The requirement is effective immediately for all rental properties that use fuel-burning heat sources. For example, electric heat units are exempt from the requirement. A letter explaining the requirement will be sent to all land lords listed in the city of Troy’s database, according to staff.
• All real property owners who rent a building or structure to residential tenants that contains a fuel-burning appliance, or a building that has an attached garage, must equip the building with one or more single-station carbon monoxide alarms. There are exceptions related to certain types of sleeping units or dwelling units.
• That property owner is required to supply and install the alarm, ensure that any batteries associated with the alarm are in operating condition when the occupant takes possession of the property, and provide the occupant with written information regarding alarm testing and maintenance. The occupant is to install any later needed batteries, provide testing and general maintenance, and notify the owner in writing of any deficiencies the occupant cannot correct.

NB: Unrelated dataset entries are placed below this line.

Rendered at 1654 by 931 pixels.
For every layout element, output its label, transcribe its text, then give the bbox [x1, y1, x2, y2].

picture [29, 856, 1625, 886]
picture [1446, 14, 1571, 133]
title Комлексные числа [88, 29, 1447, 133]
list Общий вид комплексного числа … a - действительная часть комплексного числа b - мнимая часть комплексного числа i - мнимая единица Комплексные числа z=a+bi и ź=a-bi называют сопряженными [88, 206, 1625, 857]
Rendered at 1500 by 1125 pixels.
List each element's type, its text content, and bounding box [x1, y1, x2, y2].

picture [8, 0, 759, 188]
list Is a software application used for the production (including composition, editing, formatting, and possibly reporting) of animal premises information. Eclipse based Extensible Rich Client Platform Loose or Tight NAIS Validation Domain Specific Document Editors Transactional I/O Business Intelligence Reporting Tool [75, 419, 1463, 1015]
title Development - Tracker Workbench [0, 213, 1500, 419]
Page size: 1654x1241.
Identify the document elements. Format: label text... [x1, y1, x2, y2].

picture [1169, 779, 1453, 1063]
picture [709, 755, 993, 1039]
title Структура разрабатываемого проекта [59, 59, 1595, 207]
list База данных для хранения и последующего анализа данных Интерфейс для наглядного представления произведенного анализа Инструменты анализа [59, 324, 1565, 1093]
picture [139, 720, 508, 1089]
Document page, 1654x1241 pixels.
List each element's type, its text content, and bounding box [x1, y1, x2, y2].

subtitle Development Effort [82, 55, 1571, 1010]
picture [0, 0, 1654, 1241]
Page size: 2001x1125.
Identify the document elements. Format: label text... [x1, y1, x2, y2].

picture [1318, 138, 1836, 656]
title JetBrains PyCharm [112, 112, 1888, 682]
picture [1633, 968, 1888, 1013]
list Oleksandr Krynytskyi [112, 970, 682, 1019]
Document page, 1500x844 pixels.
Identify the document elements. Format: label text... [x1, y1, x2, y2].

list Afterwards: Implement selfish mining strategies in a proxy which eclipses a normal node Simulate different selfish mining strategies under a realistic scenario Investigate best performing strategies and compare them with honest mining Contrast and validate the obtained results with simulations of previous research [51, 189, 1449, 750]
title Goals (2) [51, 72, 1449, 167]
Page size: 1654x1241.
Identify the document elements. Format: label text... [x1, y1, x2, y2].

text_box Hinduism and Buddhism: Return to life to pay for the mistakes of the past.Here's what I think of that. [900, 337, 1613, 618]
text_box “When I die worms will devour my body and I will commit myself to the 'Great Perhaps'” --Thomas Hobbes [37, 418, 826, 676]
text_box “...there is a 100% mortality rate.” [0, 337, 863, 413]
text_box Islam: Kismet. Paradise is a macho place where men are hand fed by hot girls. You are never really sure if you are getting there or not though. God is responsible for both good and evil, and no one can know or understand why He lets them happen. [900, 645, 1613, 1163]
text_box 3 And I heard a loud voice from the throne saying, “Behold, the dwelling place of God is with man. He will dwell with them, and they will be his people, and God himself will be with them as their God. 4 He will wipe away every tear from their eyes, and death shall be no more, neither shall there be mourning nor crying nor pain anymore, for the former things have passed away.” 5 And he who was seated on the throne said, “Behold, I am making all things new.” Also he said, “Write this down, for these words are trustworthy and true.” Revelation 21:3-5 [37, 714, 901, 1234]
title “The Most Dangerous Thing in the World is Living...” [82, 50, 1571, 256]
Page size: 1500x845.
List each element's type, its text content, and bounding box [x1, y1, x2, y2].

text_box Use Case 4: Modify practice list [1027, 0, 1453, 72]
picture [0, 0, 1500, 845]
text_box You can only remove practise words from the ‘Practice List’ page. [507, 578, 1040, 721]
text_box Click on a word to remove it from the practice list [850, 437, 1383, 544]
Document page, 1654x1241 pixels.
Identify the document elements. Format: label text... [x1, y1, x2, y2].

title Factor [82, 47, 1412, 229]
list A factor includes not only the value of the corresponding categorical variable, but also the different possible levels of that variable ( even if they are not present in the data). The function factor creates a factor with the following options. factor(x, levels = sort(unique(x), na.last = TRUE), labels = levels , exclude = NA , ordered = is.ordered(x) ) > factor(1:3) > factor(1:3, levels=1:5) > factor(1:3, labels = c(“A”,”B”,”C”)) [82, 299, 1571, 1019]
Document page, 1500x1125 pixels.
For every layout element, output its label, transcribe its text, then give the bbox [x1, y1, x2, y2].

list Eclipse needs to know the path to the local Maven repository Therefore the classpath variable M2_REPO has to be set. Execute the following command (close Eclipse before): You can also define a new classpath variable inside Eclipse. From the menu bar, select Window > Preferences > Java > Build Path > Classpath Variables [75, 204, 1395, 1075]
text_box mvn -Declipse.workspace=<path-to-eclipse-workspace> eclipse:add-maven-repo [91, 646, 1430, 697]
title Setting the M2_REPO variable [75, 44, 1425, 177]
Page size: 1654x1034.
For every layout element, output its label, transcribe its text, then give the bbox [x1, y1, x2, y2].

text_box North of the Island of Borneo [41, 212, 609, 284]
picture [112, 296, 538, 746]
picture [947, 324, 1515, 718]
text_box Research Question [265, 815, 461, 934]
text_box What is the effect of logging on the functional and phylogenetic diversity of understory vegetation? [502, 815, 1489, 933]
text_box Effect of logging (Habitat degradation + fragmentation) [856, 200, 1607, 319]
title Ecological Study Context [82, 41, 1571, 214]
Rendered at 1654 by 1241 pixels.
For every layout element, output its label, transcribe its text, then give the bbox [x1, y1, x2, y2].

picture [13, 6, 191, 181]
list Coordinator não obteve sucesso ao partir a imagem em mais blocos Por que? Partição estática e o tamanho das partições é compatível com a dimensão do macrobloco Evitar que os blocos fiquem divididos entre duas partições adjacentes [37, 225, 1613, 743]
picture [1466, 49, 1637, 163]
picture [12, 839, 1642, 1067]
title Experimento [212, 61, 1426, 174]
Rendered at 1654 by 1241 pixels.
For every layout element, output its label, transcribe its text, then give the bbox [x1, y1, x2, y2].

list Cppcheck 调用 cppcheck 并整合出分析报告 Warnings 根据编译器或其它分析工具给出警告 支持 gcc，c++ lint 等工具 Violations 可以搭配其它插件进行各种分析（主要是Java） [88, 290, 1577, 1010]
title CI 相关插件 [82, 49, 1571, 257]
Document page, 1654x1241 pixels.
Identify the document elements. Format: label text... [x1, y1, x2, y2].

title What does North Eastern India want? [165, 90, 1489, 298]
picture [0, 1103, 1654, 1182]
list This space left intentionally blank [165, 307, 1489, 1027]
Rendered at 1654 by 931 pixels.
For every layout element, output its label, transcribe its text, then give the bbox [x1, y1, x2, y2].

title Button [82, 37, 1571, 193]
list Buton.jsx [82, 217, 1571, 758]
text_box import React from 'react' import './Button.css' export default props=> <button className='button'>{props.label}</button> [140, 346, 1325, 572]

The legislation is in response to the upcoming one year anniversary of the deaths of three children who died from carbon monoxide poisoning at their rental home on Elm Street on the weekend of Feb. 27, 2015.
Council member Robin Oda voted no on the amended ordinance. Oda filed a minority report against the amended changes. According to the safety and health committee report, Oda said it “is a matter that should be clearly defined in writing in any lease agreement between a landlord and renter, setting forth the responsibilities of each.”
Prior to the vote, Troy attorney Bob Huffman said the Bishop-Jones family supported the legislation.
Huffman represents the grandmother, Jean Bishop, who was the legal custodian of the three children who died of carbon monoxide poisoning on the weekend of Feb. 27, 2015. The Troy Police Department found no criminal basis to charge the landlords, Joe and Kathy Caldwell of Troy, months later. A civil suit is still pending in Miami County Common Pleas Court.
“I think this case is a perfect example of why you need to enact this,” said Huffman.
Huffman said the heating system inside the Elm Street home “was a disaster waiting to happen,” providing photos of the home’s furnace at the time of the tragedy.
“Not every landlord puts their tenants first, not every landlord is dedicated to a safe rental unit. Sometimes in the democratic process where it is uneven, I think you need to step in and provide some safe guards. Really, we are protecting the poor and the disadvantaged,” Huffman said.
Troy resident Lester Conard said the legislation was another example of more mandates for property owners. Conard also commented he believed medical officials also missed warning signs of the CO poisoning during the treatment of Jean Bishop days prior to the children passing, which could have prevented future harm.
During committee reports, council member John Schweser asked about the penalties involved if a landlord fails to install or maintain a carbon monoxide detector.
Law director Grant Kerber said the first offense, a minor misdemeanor, has a maximum fine of $150 with no jail time.
“We are seeking voluntarily compliance. The penalty section would just be utilized for the people who have been informed of the law and chose not to follow it,” Kerber said.
A fourth degree misdemeanor conviction could only be imposed after subsequent misdemeanor convictions of non-compliance. The fourth degree misdemeanor penalty would be a maximum of 30 days in jail and a $250 fine. Kerber said probation and other remediation could also be ordered by the court.
Chief Matt Simmons said the CO amendment is not much different than when the 2011 law required smoke detectors to be installed in all new construction and homes.
Chief Simmons said in terms of legal process, such issues may arise such as with structure fires that reveal negligence on behalf of the owner, not the tenant.
Simmons said the fire department will not be knocking on doors or inspecting properties, but will continue to educate the public. Information provided by the fire department will accompany letters to the city’s landlords about the CO detectors and how they need to be installed safely in their properties.